A big thanks to @blind-the-winds for tagging me in this!
Rules: answer the questions and tag nine people you want to know better
Favorite Color: Oh my god don't ask a former graphic design student this lol The fun part of this question is that it really really depends. And yes, I know that's me overthinking this question, but I'm a chronic over thinker. But like, my Switch is yellow because I love yellow, but a lot of my clothes are black because it's the color I love to wear, etc. I think I'm going to make this simple and also be a cop out and say rainbow. Rainbow is my favorite color
Currently Reading: It's been a bit since I picked up any of the books I currently have progress on tbh, but the most recent one I made progress on is the first in a trilogy from my childhood that I thought might be fun to re-read May Bird and the Ever After by Jodi Lynn Anderson. I read the whole series as a kid and absolutely adored it. Going back now as an adult aaaaand... I don't think I would enjoy it if not for the nostalgia factor. It's not bad, in my opinion or anything, but it just wasn't written for adults, and that's OK! The world building is really interesting though! And looking back, the build up of one of the main plot points is really nice. They're really vague about why cats have been banned from the Ever After, and remembering the why has me giggling every time it comes up!

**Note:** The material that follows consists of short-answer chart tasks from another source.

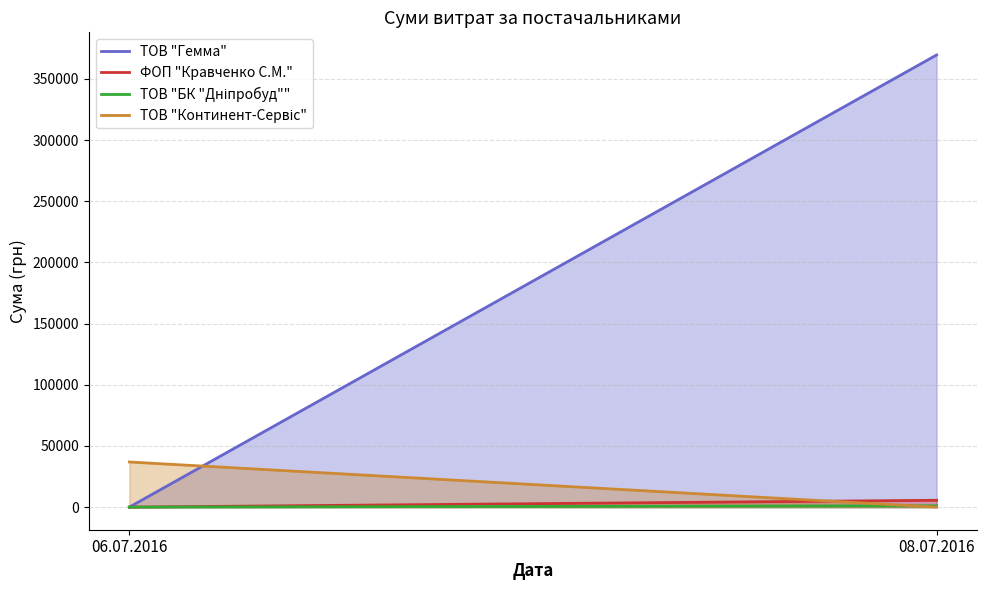

What are all the series names shown in the legend?

ТОВ "Гемма", ФОП "Кравченко С.М.", ТОВ "БК "Дніпробуд"", ТОВ "Континент-Сервіс"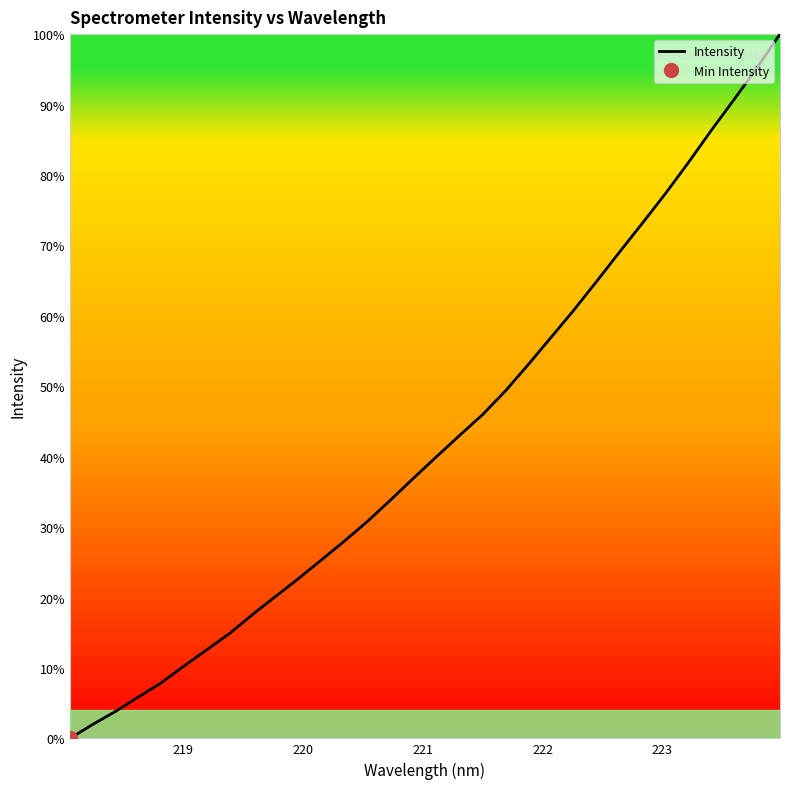

How many lines are shown in the chart?

1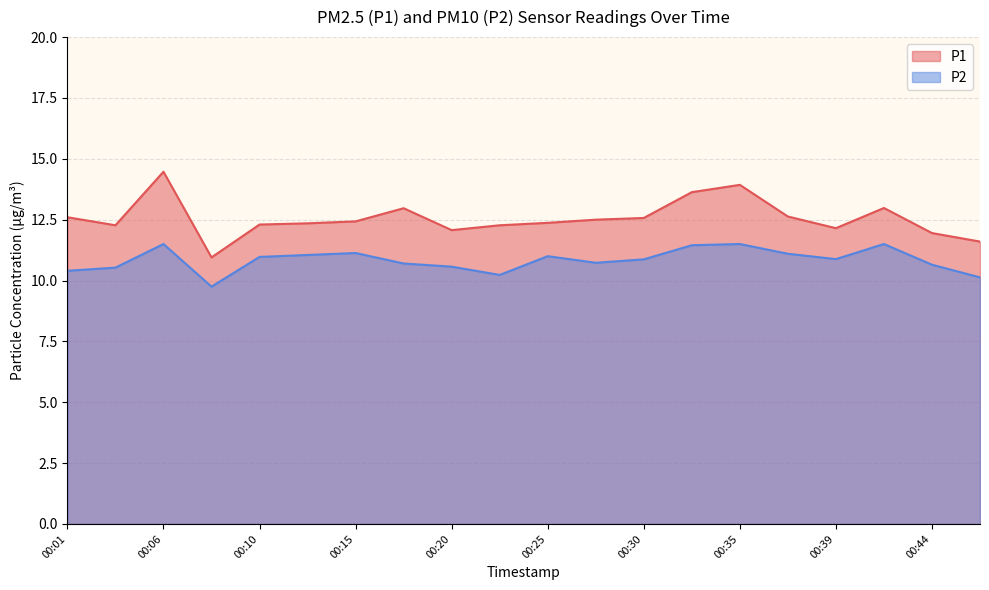

How many lines are shown in the chart?

2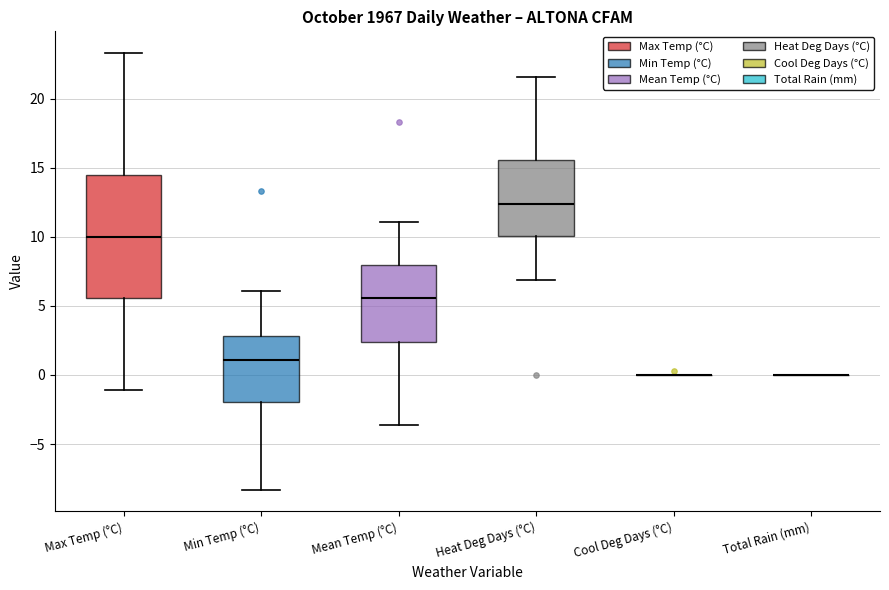

Which box is the tallest, from its lower edge to its upper edge?

Max Temp (°C)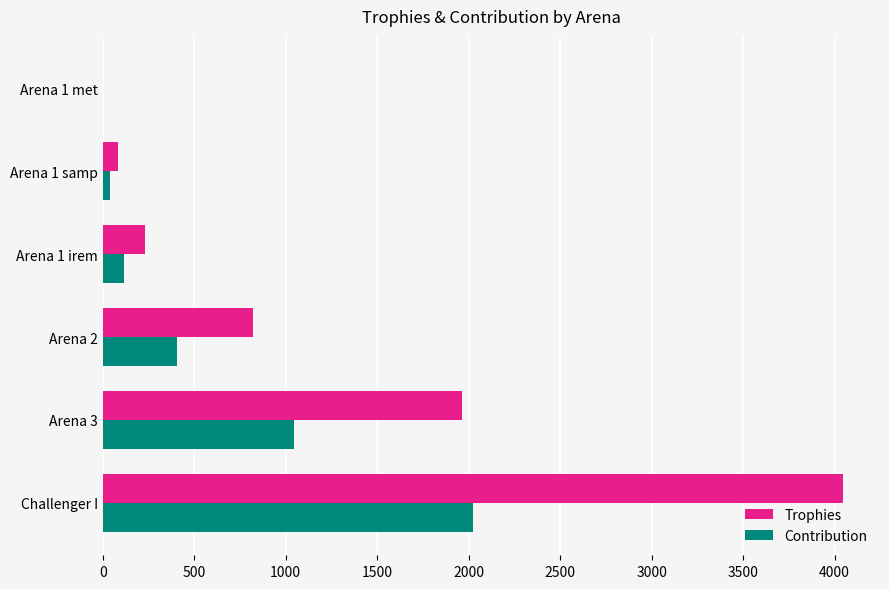

True or false: Trophies has a value of 5476 at Challenger I.

False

I also saw someone, I can't remember who, but I think it was @sleepyowlwrites , mention the Chronicles of the Imaginarium Geographica recently, so the three books I have in that series are sitting on my desk waiting for me to go back to those, as they were also a big part of my childhood. So I'll probably be reading that soon.

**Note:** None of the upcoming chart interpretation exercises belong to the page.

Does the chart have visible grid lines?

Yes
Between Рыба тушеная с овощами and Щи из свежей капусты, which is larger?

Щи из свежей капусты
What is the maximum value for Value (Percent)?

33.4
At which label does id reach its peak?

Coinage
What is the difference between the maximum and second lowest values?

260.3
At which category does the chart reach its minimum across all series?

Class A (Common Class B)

Last Song: Ah, the curse of getting to this while listening to music. Currently playing in the background of me typing this is a nightcore cover of Pretty Little Psycho according to the video it's attached to.

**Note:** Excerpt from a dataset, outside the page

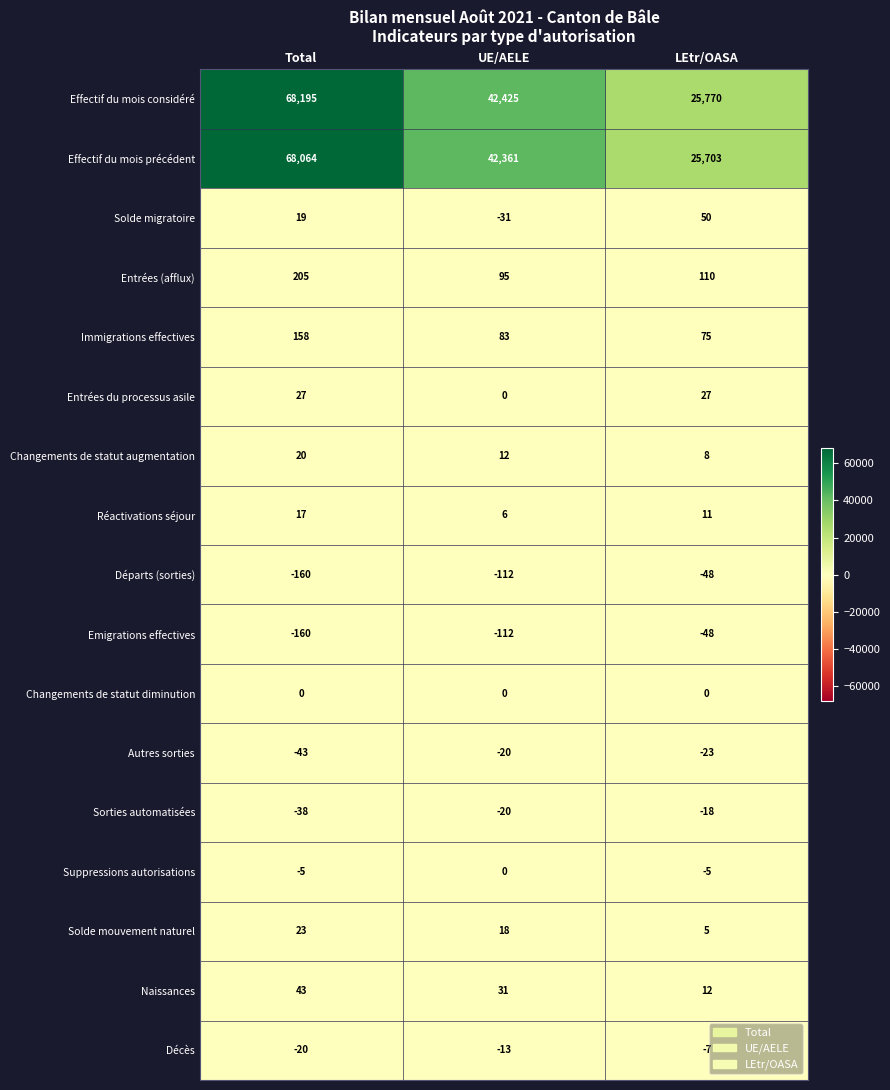

Is it true that Réactivations séjour equals 26 at Total?

False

Last Series: It has been quite some time since I sat down and tried to watch any series. My little ADHD* brain has had no focus for watching much of anything recently so I think the last series I watched was Bungo Stray Dogs. AND I am not caught up on the anime either.
*Note: That is a guess on what's going on in my brain. Please do not take this as an invitation to ask me about ADHD.
Last Movie: Pretty sure this has been even longer than watching any series of any kind. However, I think it was the Gene Wilder Willy Wonka and the Chocolate Factory movie because my fiance had not seen it and that's a crime that had to be fixed.
Sweet/Savory/Spicy: Savory. I can only have sweet things in smaller doses otherwise my tastebuds get overwhelmed and the only proper pain foods are sour ones. Spicy burns and it's not a fun pain for me. Sour is the fun pain.
Currently Working On: Technically, all of my projects are being juggled right now, but with all of them having something that my makes my brain not want to work on them, I'd say what I'm actually working on is keeping my brain from making what I call "Avoidance Projects" What that means is this: Hell's Casino, Cross Over, and The Stories Beneath the Stars all have some sort of basis, having been thought about for a while. "Avoidance Projects" are spur of the moment decisions of what to write about. I may have thought about a character or two for them in the past, but they have no plot thought out ahead of time. My brain likes to start them when I'm frustrated with my current writing and they often end up going nowhere and being forgotten about quickly. So, for now I'm trying to convince my brain to put a pin in them and come back to them when they can have proper attention.
And now! I'm gonna go ahead and tag @calicojackofficial @midnight-and-his-melodiverse @the-finch-address @jezifster @fearofahumanplanet and leave an open tag to anyone else who'd like to do this as well!